Когда очень хорошо, то плохо. Руководство страны потеряло не только язвительного критика. Не только вдумчивого оппонента, в диалоге с которым могли бы шлифоваться решения государственного уровня. Катастрофически снизился уровень стратегического планирования или, как еще говорят, масштаб мышления. Упала разумность государственной власти, в результате чего проиграли все. Естественно, глупее народ не стал – каким был, таким он и остался. Просто стал придерживать свои мысли при себе дабы чего не вышло.

Еще один принципиально неустранимый недостаток жесткой вертикали власти в том, что на социальный верх постепенно проникают бездарные и аморальные люди. Механизм их возвышения предельно прост: каждый начальничек старается взять себе в заместители того, кто не хватает звезд с небес и не сможет потому подсидеть своего руководителя – ума не хватит. А среди возможных претендентов отбирается тот, кто ближе к сердцу, то есть более угодлив и услужлив. Поэтому при каждой смене поколений качество общественного руководства ухудшается. Элита замещается антиэлитой.

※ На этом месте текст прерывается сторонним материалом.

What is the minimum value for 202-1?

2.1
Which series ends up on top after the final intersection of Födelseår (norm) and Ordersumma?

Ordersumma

Оцените типичность следующих ситуаций. От инженера Петрова никакого толка – не выбрать ли его в партком, чтоб меньше мешал на производстве? Капитан Орлов подает дурной пример солдатам – не отправить ли его куда-нибудь на повышение? Студент Сидоров занялся комсомольской деятельностью? – чувствует, видать, что вот-вот выгонят за неуспеваемость. Нужно ли продолжать?

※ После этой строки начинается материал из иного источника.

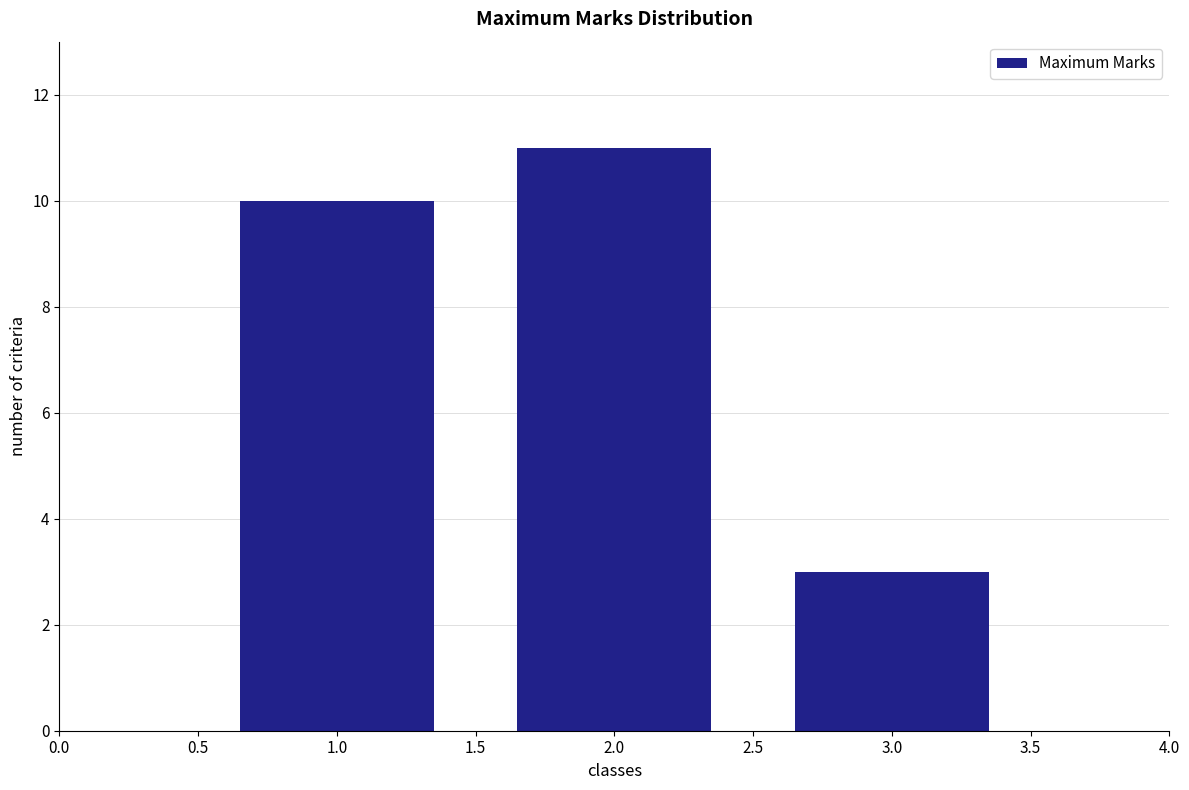

Reading left to right, what are all the values shown in this chart?

1.0=10	2.0=11	3.0=3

Как только отказались от сталинской практики насильственной смены руководящих кадров, так обнаружились явные признаки гниения власти. Последние годы правления Брежнева сейчас называют эпохой застоя. Трудно возразить. Можно только отметить, что дорогой Леонид Ильич в лучшие годы, когда только-только возглавил страну, по своим личным, общечеловеческим качествам был несравнимо выше Горбачева и, тем более, Ельцина.

Возможно, процесс разложения власти дошел бы до критических отметок уже в пятидесятые годы. Как ни кощунственно это звучит, но произошедшая война явилась большим подарком большевикам: под угрозой физического истребления обстоятельства потребовали назначать на высокие руководящие посты людей не по критерию личной преданности и угодливости, а по деловым качествам. И затрещала государственная машина только после естественного вымирания руководителей военной генерации.

Неустранимый порок чиновничьей иерархической системы – в чрезвычайно сильной зависимости от личностных качеств ее вождя. Как слабые воины могут одолеть кого угодно, если будут держать строй и беспрекословно выполнять команды начальствующих, так из какого бы то ни было человеческого материала ни слепи вертикаль власти – она будет показывать чудеса эффективного управления в случае, если руководитель великий человек. Вся ответственность за ошибки и огрехи, за искалеченные человеческие судьбы падает на него одного, и он должен нести эту тяжелую ношу. Если ж правитель тряпка, его империя хрупка. Конкистадоры прекрасно понимали эту особенность пирамидального общества и шли ва-банк: при завоевании Мексики и Перу прорывались до верховного распорядителя, подчиняли его, а затем не спеша подбирали все сразу ставшие бесхозными земли. Им повезло в том, что автохтонные американские империи существовали давно и вожди их разучились преодолевать даже маленькие трудности.